Hearsay evidence is acceptable at probation revocation hearings. Barker v. Commonwealth, 379 S.W.3d 116, 130 (Ky.2012). The evidence presented at the hearing supported a finding that McVey was in possession of three rifles, in violation of his diversion agreement, and that he was not merely the victim of a robbery, but was also involved with trafficking in drugs. The fact that he was not charged with trafficking is not dispositive. The evidence was sufficient for the court to conclude that McVey’s activities posed a significant risk to the community.

Stored records:
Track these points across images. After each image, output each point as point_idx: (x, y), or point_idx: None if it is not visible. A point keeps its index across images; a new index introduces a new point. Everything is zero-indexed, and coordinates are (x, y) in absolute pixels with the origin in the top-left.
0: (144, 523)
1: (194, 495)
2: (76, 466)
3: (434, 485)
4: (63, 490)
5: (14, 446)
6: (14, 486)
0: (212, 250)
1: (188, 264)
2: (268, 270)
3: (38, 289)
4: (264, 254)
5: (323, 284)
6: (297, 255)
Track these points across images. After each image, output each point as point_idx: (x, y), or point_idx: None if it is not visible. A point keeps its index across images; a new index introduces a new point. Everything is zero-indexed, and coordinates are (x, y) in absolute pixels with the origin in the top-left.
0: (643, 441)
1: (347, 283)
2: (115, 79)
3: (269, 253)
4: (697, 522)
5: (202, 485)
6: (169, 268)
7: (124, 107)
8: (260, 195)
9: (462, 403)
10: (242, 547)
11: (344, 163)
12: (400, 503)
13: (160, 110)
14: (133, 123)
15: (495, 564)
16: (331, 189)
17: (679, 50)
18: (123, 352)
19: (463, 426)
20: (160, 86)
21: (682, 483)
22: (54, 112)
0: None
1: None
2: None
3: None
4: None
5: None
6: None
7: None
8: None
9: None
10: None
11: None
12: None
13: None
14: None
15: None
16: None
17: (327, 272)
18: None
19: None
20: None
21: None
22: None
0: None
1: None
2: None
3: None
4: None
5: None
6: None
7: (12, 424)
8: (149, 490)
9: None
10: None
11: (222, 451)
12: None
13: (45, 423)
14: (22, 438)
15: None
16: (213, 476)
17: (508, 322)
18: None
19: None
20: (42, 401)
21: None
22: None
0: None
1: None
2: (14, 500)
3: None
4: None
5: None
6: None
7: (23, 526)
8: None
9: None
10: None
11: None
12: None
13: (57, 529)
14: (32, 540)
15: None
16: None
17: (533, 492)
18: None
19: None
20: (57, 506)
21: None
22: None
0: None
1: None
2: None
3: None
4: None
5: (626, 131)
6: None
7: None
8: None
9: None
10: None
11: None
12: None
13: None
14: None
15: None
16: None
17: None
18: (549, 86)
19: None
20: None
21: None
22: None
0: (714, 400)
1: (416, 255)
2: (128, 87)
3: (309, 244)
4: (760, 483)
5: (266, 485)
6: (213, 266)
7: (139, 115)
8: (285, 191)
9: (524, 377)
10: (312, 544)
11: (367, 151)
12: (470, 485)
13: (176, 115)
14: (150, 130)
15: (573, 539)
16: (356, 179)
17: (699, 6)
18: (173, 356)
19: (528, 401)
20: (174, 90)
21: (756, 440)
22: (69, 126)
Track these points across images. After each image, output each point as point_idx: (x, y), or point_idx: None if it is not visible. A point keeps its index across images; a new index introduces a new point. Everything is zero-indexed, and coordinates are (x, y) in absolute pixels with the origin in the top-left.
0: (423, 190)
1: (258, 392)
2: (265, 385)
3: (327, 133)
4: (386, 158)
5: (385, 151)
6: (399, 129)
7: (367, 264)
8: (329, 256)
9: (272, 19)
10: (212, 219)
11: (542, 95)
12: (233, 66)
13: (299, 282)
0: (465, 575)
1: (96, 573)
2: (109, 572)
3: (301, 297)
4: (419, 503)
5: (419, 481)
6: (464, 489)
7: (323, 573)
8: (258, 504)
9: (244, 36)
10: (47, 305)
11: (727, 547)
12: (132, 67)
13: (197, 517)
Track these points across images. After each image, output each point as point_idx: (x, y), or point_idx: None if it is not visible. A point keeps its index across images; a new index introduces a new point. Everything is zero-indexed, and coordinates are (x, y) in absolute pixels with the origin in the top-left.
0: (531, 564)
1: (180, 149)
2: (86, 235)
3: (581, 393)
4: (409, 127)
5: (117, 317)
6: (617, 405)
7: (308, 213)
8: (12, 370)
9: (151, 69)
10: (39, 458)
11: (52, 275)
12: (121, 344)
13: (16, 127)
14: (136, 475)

Written request:
Answer from the court excerpt on McVey's probation revocation:
1. What case does it cite for hearsay evidence being acceptable at probation revocation hearings?
2. How many rifles was McVey found to have possessed?
3. What offense was McVey not charged with?

Response:
1. Barker v. Commonwealth, 379 S.W.3d 116, 130 (Ky.2012)
2. Three
3. Trafficking